Ternyata di balik itu, Satpol PP Sumbar sudah bergerak. Ada ribuan kasus yang mereka tangani terkait soalan Covid dengan berbagai bentuk punishment-nya. Wakil Gubernur Audy mengakui soal penindakan ini dilemma kalau dihadapkan dengan persoalan ekonomi yang juga harus diperhatikan. Ia lebih tertarik dengan pola kerja sama penindakan dengan media.

“Ya ketika ada tindakan Pol PP, pada saat itu dirilis media dan publik tahu,”harapnya.

Di sisi lain, persoalan sosialisasi juga menjadi bagian penting yang tak boleh diabaikan. Pemred harian Khazanah, Eko Yance Edri mengingatkan pemerintah untuk bersama-sama mengajak media untuk mensosialiasikan hal ini agar publik tetap aware.

“Tak selamanya sosialisasi itu berbayar karena kami media juga punya tanggung jawab memberikan pemahaman kepada masyarakat,”katanya.

Dr. Andani sendiri tampak resah saat diberi kesempatan perdana memberikan gambaran Sumatera Barat soal perkembangan Covid. Ia berharap ada peran pemerintahan yang jelas langkahnya agar PR bisa ditekan kembali. Dr. Andani yang kini menjadi Staf Ahli Menkes itu tampak begitu peduli dengan kondisi kampung halamannya.
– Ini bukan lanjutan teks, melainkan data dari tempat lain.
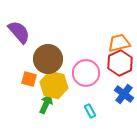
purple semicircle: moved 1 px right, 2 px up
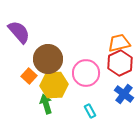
orange square: moved 3 px up; rotated 28 degrees clockwise
yellow hexagon: rotated 16 degrees counterclockwise
green arrow: rotated 42 degrees counterclockwise
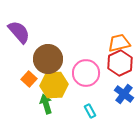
orange square: moved 3 px down
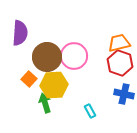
purple semicircle: moved 1 px right, 1 px down; rotated 45 degrees clockwise
brown circle: moved 1 px left, 2 px up
red hexagon: rotated 15 degrees counterclockwise
pink circle: moved 12 px left, 17 px up
blue cross: rotated 24 degrees counterclockwise
green arrow: moved 1 px left, 1 px up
Nah, yang mengkhawatirkan itu adalah informasi dari dr Dovi Djanas, salah satu direksi di RSUP M Jamil. Kondisi positivity rate covid-19 atau rasio jumlah kasus positif di Sumatra Barat (Sumbar) mencapai 16 persen. Pada kondisi saat ini, rumah sakit yang menjadi rujukan pasien positif juga kewalahan.

Dovy mengakui tiga bulan belakangan pihaknya masih bisa mengkontrol kondisi darurat ini dengan peralihan tenaga kesehatan untuk merawat pasien positif. Hanya saja, dalam beberapa hari ini pasien rujukan terus berdatangan.

“Sekarang dengan trend naiknya pasien-pasien covid-19 karena kita bicara kepada rumah sakit rujukan, kami terus menerima rujukan yang dalam satu sampai dua hari ini kami terpaksa memposisikan ruangan-ruangan dengan keadaan memang tidak ideal,” jelasnya seperti diberitakan di langgam.id.

Ini yang paling mengkhawatirkan. Rumah sakit penuh dan pasien “terlantar”. Jadi, momentum ini mesti menjadi daya gerak seluruh komponen yang ikut urus persoalan ini. Momentum saat sebuah WAG ikut memberikan “tekanan” tentunya perlu dihargai juga karena dalam grup tersebut, isinya adalah pihak yang capable dan dipastikan ini bukan grup odong-odong yang ceritanya bak cerita lapau. Salah mengungkap data, tentu bisa berujung salah mengambil kebijakan, terutama untuk kepala daerah.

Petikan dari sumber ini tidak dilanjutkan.